重い話3.5

さく6 It's happy Wednesday.

前回までのあらすじ
これは在宅終末看護についての話です。
私の母は半年前に亡くなりましたが、生前は気管支炎拡張症で30年以上闘病してました。病気がわかった時には肋骨を切るほどの大手術が必要でした。しばらくの間は咳、頭痛、軽い腰痛、手術痕の痛みなどで辛い思いをしていましたが、調子の良い時には海外にも行けました。そのうちに酸素吸入が必要になり、さらに在宅酸素を家に置くようになりました。また、膠原病の為にステロイド剤を使うようにもなりました。肋骨が片方削ったのと、何年かステロイド剤を使った為、骨密度の高かった母も、いつの間に骨折を繰り返し起こすようになりました。

2016年の、まだ暑い9月のことです。

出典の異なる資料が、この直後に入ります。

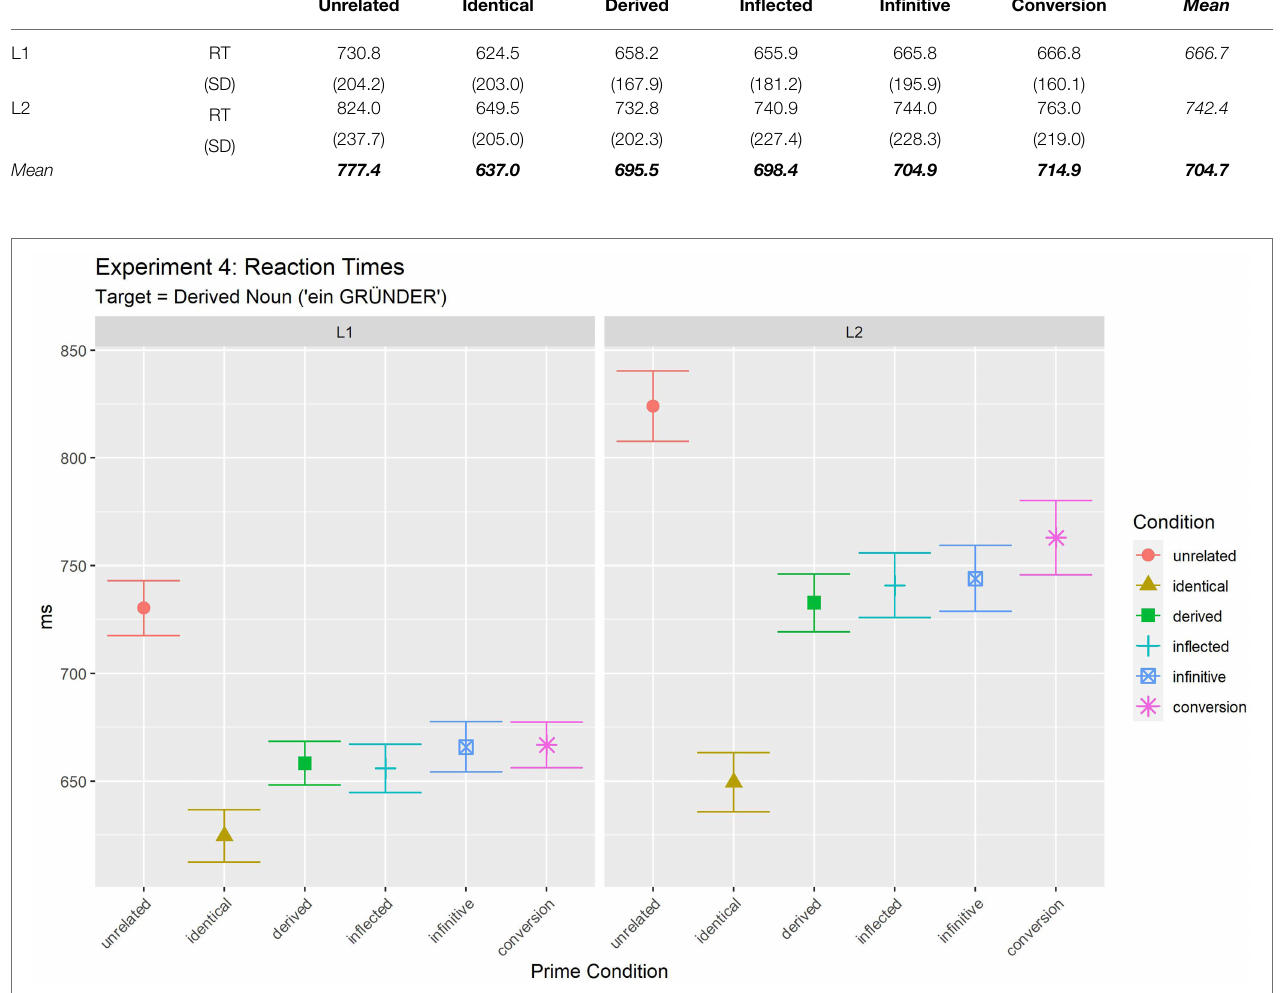
FIGURE 4 | Experiment 4 (target: derived noun): mean reaction times for target phrases.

母は自ら、なんだかおかしいと言って病院に行くことになりました。そもそも30年間、定期的に病院に行っていましたが、お医者さんから決められた日以外に、自分から病院行くと言い出すなんて、と心配しながら付いていくと、案の定入院することになりました。背骨が無くなるような骨折も起きてましたが、肺炎も起こしていました。ちょうど74歳になる頃、高齢とは言えませんが、肺機能が半分失われている74歳です。お医者さんも慎重になってきていました。二ヶ月ほどかかって肺炎が治り、退院となりましたが、その時に初めて在宅看護について、病院の方とお話をしました。
帰ってからも快適に過ごせるよう、市の斡旋があり、専門の在宅介護業者さんを紹介してくれるというのです。介護医療費(介護用品のレンタル等)も年齢や通院歴を考慮して一割負担になるとのことでした。二週間に一度程度、看護士さんの訪問、一ヶ月に一度、介護医療専門の医者の派遣(或いは緊急時には24時間体制の派遣)など、知らなかったことばかりでした。

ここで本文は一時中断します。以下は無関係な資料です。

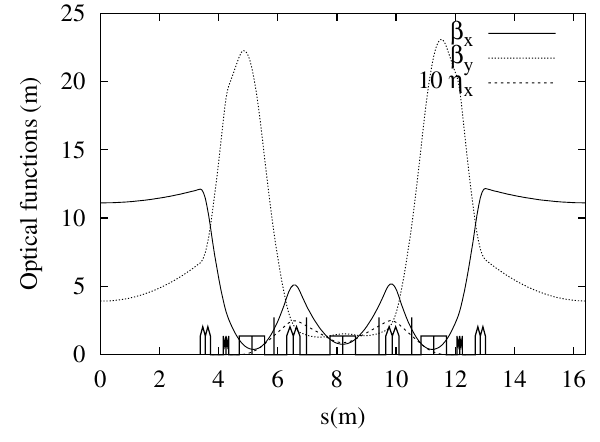
FIG. 15. One of the 12 ALS TBA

そもそもが自宅でない場所で寝込みたくない、という当たり前の気持ちを普通以上に感じているのだから、在宅看護ができれば何よりではないかと思うわけですが、毎日でなく定期的とはいえ、知らない人がたくさん家に出入りし、落ち着かない時間を過ごさなくてはならないことに不満がすごくあったようです。しかし、2017年の正月、普段は出ない高熱が出て、また入院するよりはいいでしょうと説得し、訪問看護で来てもらうことになりました。その時間には私は必ず一緒にいることを約束しました。ベッドや車椅子のレンタル、何も掴む場所の無い壁に手すりを取り付けました。訪問看護を受け、看護士さんのひとりや、レンタル会社の方、一番ありがたかったのは、訪問医療の先生と楽しくおしゃべりしていた時です。たくさんの方に支えられて、母と父と私とで丸二ヶ月と一週間、過ごしました。本当に動けなくなってからはとても長い時間のように思っていましたが、このように書くとひどく短い時間です。

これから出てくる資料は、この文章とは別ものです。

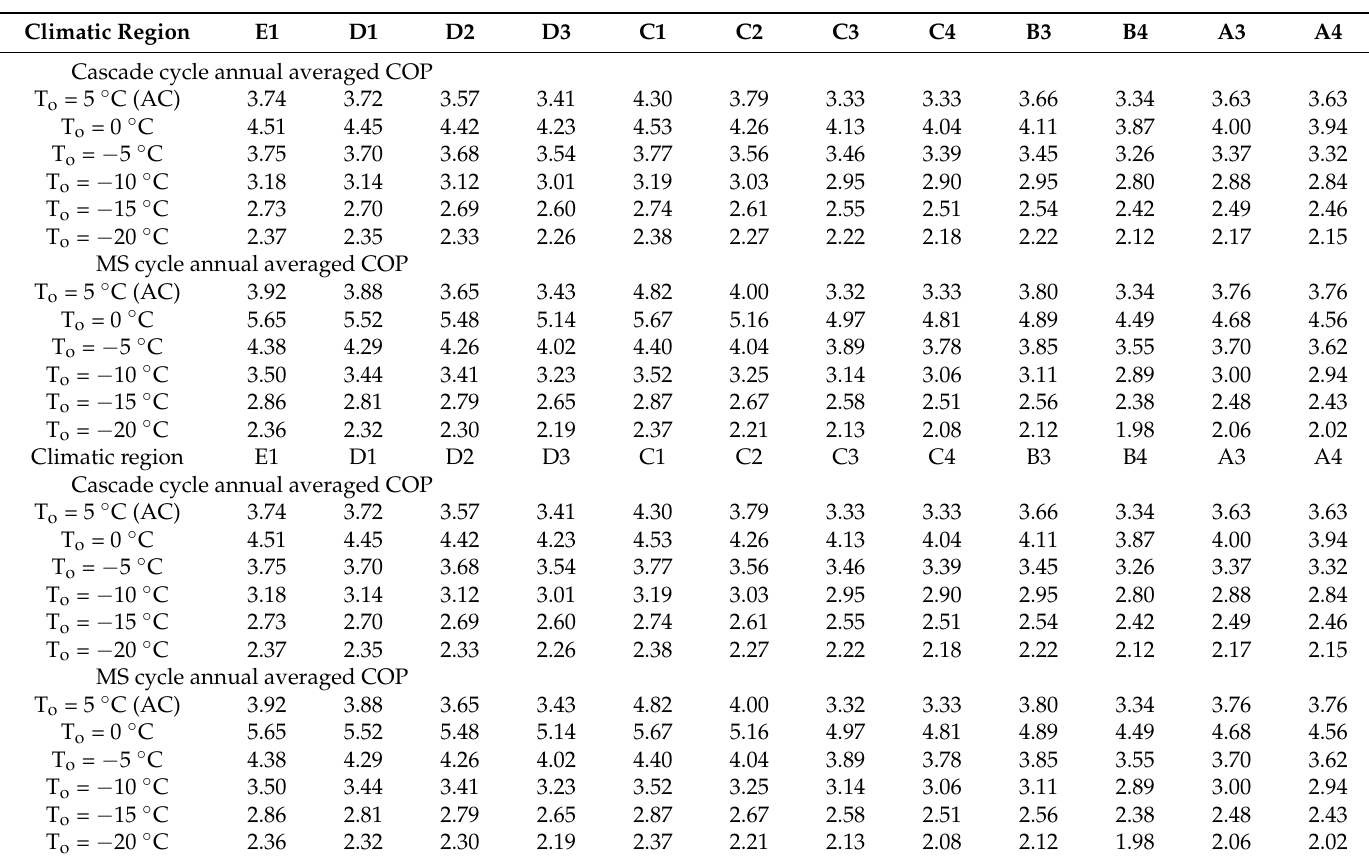
Table 2. Averaged annual COP of cascade and MS cycles for Spanish Climate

最後の日の前々日、訪問医療の先生がいらしてました。彼女は私を呼んで、そろそろかもしれませんと言いました。私はその後用があって、近くのコンビニまで歩きました。その時に長く長くしてきた心の準備をもう一度しようとしました。母を失うという意味では出来ませんでしたが、母が楽になると考えると仕方ないと思いました。その翌日、階段を降りる手段が無い為、介護タクシーを呼んでもらい、病院まで運ばれました。病院に着いてからしばらくすると、母はいろんなことがわからなくなっていて、夕方から明け方まで看護士さんにずっと一緒にいてもらっていたようでした。途中、電話がかかって来たりもしました。長く長く途切れてしまう電話で、でもまだ電話しているという感動がありました。その続きの明け方、突然息苦しそうになったそうで、危篤の呼び出しを受けて病院に行くと、もう亡くなっていました。

今は老人であっても、家の中で人が死ぬと警察が来るという事を聞きました。そういった意味でも、訪問医療の先生の意見はありがたかったです。自分の親が死ぬかもという知らせを、ありがたいだなんて!と思われるかもしれませんが、介護疲れで休みたくてたまらないのに、夜中も起きだす母の面倒を見なくてはならなかった父を思うと、死んだ直後に警察が来てあれやこれやとなったらと思うと、やっぱりありがたかったです。なんにせよ、家で看取るとなると、まだ何かやりようがあったのではないかと思ってしまいます。先生もそのタイミングですぐに来てもらえるかはわかりませんでしたし。。

もっといろんな事があった気がしますが、情報として読者の皆さんに必要なのは、在宅終末看護の制度が市によって様々あるということです。背凭れが動いて起き上がれるようなベッドは買えば高いですし、長く使うかどうかもわかりません。レンタルできたということは私の家族にとって、非常に助けになることでした。
そして私にとっては、たくさんの方に支えられていると知った事が最大の助けになりました。

どうか、私を含め、たくさんの方が在宅終末看護でも最大限自由に快適に過ごせますように。